== PAGE TEXT ==
I had my annual visit with my Dr. last week. We had a great conversation about aging. Apparently, I’m right on target for getting old! And, although I don’t have control over the inevitable aging process – apparently, I’m making some good decisions.
My Dr.’s number one point of advice is – stay active. Second point is – take care of yourself. He mentioned that when examining younger people, for example – a person in their 40’s – he can tell who is and who is not taking care of themselves. He knows who is active. And he can figure out who has a positive perspective. Gee, that’s good stuff.
I’m guessing not many 20 year-olds think about aging. 30 year-olds? 40 year-olds? Maybe. Life still looks pretty good to most people in those decades, unless tragedy has cut into normal life.
I used to think getting old was far away. But it is always very close, continually happening. Quiet. Persistent. Unavoidable. It’s influence bends you into someone you didn’t used to be – body, mind, and spirit. You decide if that bend is for the good – or not.
Sooner or later, it happens to everyone. Memory struggles. Needing more lists. Your stride slows a bit. Joints hurt. Muscles and bones ache. Afternoon nap? Sometimes you start telling a joke and just can’t remember the punch line. Health issues invade. You need glasses for your eyes, aids for your ears, color for your hair.

== GIVEN DATA ==
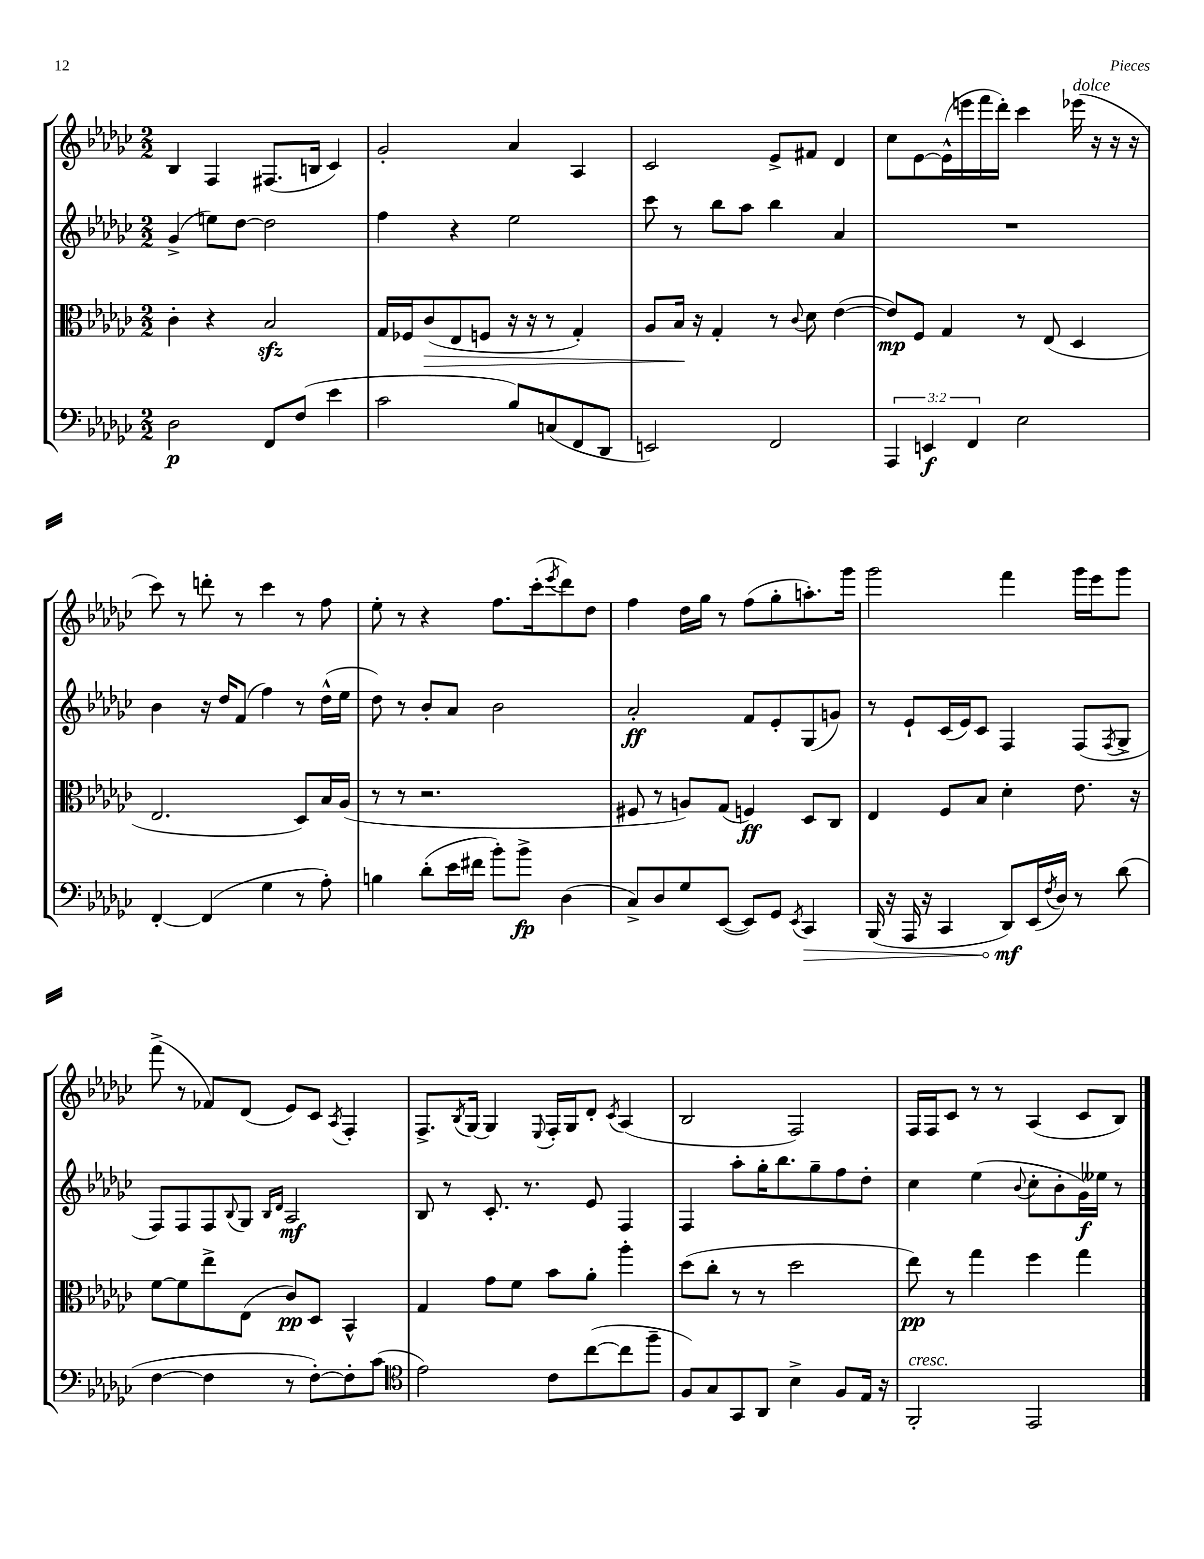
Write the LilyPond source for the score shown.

== COMPLETE THE FOLLOWING ==
• 1. Answer these from the piece on aging:
(a) What is the doctor's number one point of advice?
(b) What age does the doctor give as an example of a younger person he examines?
(c) What three one-word sentences describe getting old, which is always close and continually happening?
• 2. Retype part of the piece on aging: begin at the words "I’m guessing not" and stop after "into normal life.".
• 3. Continue the piece on aging from where it stops.
The material has no connection to the piece on aging.

== OUTPUTS FOR THE TASKS ==
• 1.
(a) Stay active.
(b) A person in their 40's.
(c) Quiet. Persistent. Unavoidable.

• 2.
I’m guessing not many 20 year-olds think about aging. 30 year-olds? 40 year-olds? Maybe. Life still looks pretty good to most people in those decades, unless tragedy has cut into normal life.

• 3.
Aging brings losses. And most people grieve them. Yet, aging only wields whatever power you give it. Whether aging strips you is up to you.
How Does Aging Strip You
The stripping of aging depends partially on how you think and definitely on how you live. So, a person who wants to age well puts thought into how they let themselves think. They put intentionality into how they live. Just as a 20 year-old can increase odds for good health in later years with healthy choices, so thinking and living with positive aging concepts brings deep meaning to your life.
Healthy people put all thoughts through a thinking grid. Phil. 4:8-9 gives a grid for “stay-young-yet-be-mature” thinking. Whatever doesn’t pass through the grid, you throw into a trash can right outside your mind. Positive, true thoughts pull you up and build hope. Practicing cheer and thankfulness affects your mental and emotional state. Solving problems instead of stewing promotes confidence, courage, and credibility. Acting nobly, enjoying what is lovely, aiming for admirable, setting your sites on excellent character – these things promote both youth and wisdom!
Get to it! Don’t just sit. Engage your life with passion. Physically, mentally, emotionally, relationally. Do things with all your heart and might. Some things will never diminish, age, or decline. Strive to be healthy. Inquisitive. Pro-active. Learn. Grow. Serve. Work. Celebrate. Engage in relationships. Hobbies. Reading. Great food. Exercise. Worship.
If you train yourself to focus on God’s thoughts, honoring Him, and adopting His ways – aging bends you better.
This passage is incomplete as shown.